La fin d’une longue série d’échecs

Le tir réussi mercredi par la Corée du Nord d’un engin à longue portée met fin à une longue série d’échecs, sans pour autant faire avancer la miniaturisation nucléaire indispensable pour armer des ogives.

La Corée du Nord, qui revendique son statut de puissance nucléaire, est soupçonnée de détenir plusieurs bombes nucléaires et de procéder à des essais atomiques afin de parvenir à les miniaturiser.

Les experts estiment, toutefois, que la mise au point d’une capacité nucléaire embarquée dans un missile balistique intercontinental (ICBM), prendra encore beaucoup de temps.

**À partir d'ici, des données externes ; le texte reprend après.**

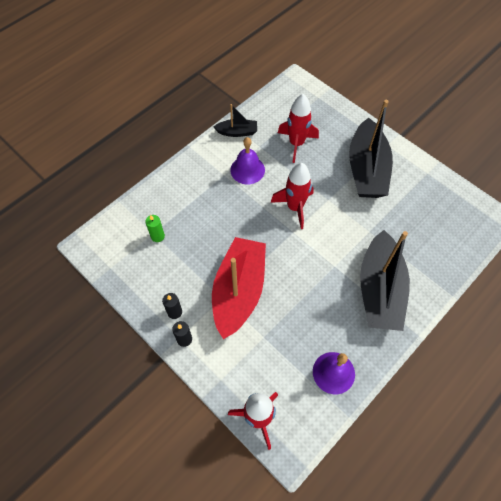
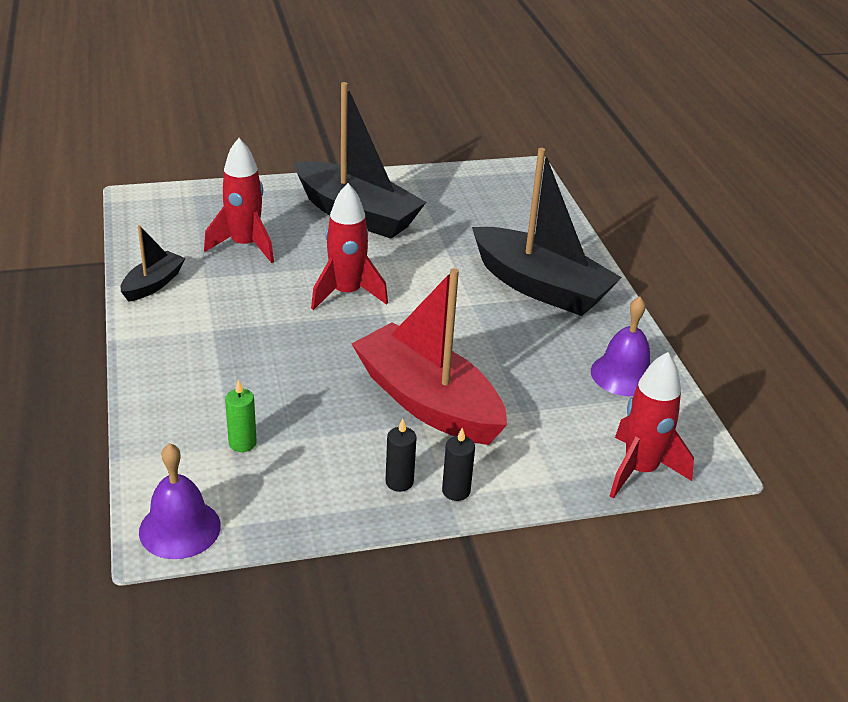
camera: 60 degrees left, 25 degrees down
(247, 170) = (232, 305): purple bell -> purple bell (180, 528)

Le régime communiste a commencé à travailler à la fin des années 1970 sur une version du Scud-B soviétique d’une portée de 300 km, testée pour la première fois en 1984. Entre 1987 et 1992, l’armée a développé une variante du Scud-C (500 km) tout en mettant au point le Rodong-1 (1300 km), le Taepodong-1 (2500 km), le Musudan-1 (3000 km), et le Taepodong-2 (6700 km), avec succès.

Un ICBM Taepodong-1, testé pour la première fois en août 1998, avait survolé une partie du Japon avant de s’abîmer dans le Pacifique. En septembre 1999, la Corée du Nord avait décrété un moratoire sur les tirs de missiles longue portée, rompu en 2005. Le 5 juillet 2006, Pyongyang avait effectué des tirs – ratés – de sept missiles, dont un Taepodong-2 qui avait explosé en vol après 40 secondes. En octobre, le Nord effectuait un premier essai nucléaire .

Le 5 avril 2009, le Nord lançait une fusée Unha-2 – évolution du missile Taepodong-2 – emportant un satellite. Selon les experts, les deuxième et troisième étages se sont abîmés dans le Pacifique. En mai, le Nord procédait à un second essai nucléaire . Le 13 avril 2012, une fusée Unha-3 (un Taepodong-2, selon Washington) se désintégrait peu après le décollage au-dessus de la mer Jaune.